» Page-level text extractions:
"""
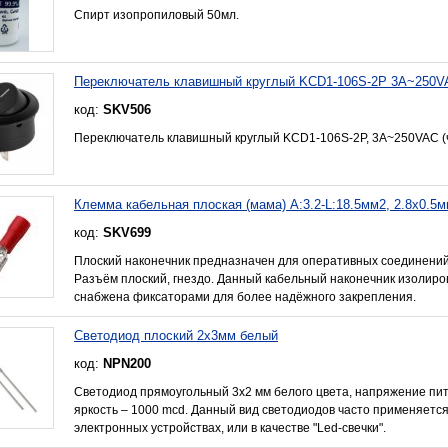
Спирт изопропиловый 50мл.
Переключатель клавишный круглый KCD1-106S-2P 3A~250V
код:
SKV506
Переключатель клавишный круглый KCD1-106S-2P, 3A~250VAC (
Клемма кабельная плоская (мама) А:3.2-L:18.5мм2, 2.8х0.5м
код:
SKV699
Плоский наконечник предназначен для оперативных соединений
Разъём плоский, гнездо. Данный кабельный наконечник изолиро
снабжена фиксаторами для более надёжного закрепления.
Светодиод плоский 2x3мм белый
код:
NPN200
Светодиод прямоугольный 3x2 мм белого цвета, напряжение питан
яркость – 1000 mcd. Данный вид светодиодов часто применяется
электронных устройствах, или в качестве "Led-свечки".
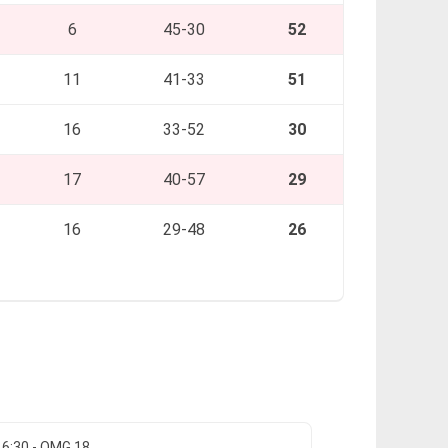
6
45-30
52
11
41-33
51
16
33-52
30
17
40-57
29
16
29-48
26
16:30 - OMG 18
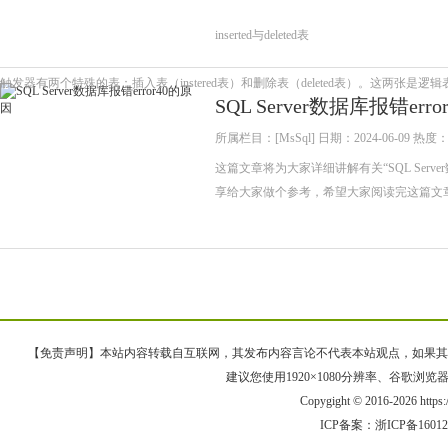
inserted与deleted表
触发器有两个特殊的表：插入表（instered表）和删除表（deleted表）。这两张是
SQL Server数据库报错err
所属栏目：[MsSql] 日期：2024-06-09 热度：
这篇文章将为大家详细讲解有关“SQL Serv
享给大家做个参考，希望大家阅读完这篇文
【免责声明】本站内容转载自互联网，其发布内容言论不代表本站观点，如果其链接、
建议您使用1920×1080分辨率、谷歌浏览器Goo
Copygight © 2016-2026 https
ICP备案：
浙ICP备1601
"""
» EXERCISE REQUIREMENTS: Output the whole of the data, unchanged; keep the pictures out.

» TASK RESULT:
Спирт изопропиловый 50мл.
Переключатель клавишный круглый KCD1-106S-2P 3A~250V
код:
SKV506
Переключатель клавишный круглый KCD1-106S-2P, 3A~250VAC (
Клемма кабельная плоская (мама) А:3.2-L:18.5мм2, 2.8х0.5м
код:
SKV699
Плоский наконечник предназначен для оперативных соединений
Разъём плоский, гнездо. Данный кабельный наконечник изолиро
снабжена фиксаторами для более надёжного закрепления.
Светодиод плоский 2x3мм белый
код:
NPN200
Светодиод прямоугольный 3x2 мм белого цвета, напряжение питан
яркость – 1000 mcd. Данный вид светодиодов часто применяется
электронных устройствах, или в качестве "Led-свечки".
6
45-30
52
11
41-33
51
16
33-52
30
17
40-57
29
16
29-48
26
16:30 - OMG 18
inserted与deleted表
触发器有两个特殊的表：插入表（instered表）和删除表（deleted表）。这两张是
SQL Server数据库报错err
所属栏目：[MsSql] 日期：2024-06-09 热度：
这篇文章将为大家详细讲解有关“SQL Serv
享给大家做个参考，希望大家阅读完这篇文
【免责声明】本站内容转载自互联网，其发布内容言论不代表本站观点，如果其链接、
建议您使用1920×1080分辨率、谷歌浏览器Goo
Copygight © 2016-2026 https
ICP备案：
浙ICP备1601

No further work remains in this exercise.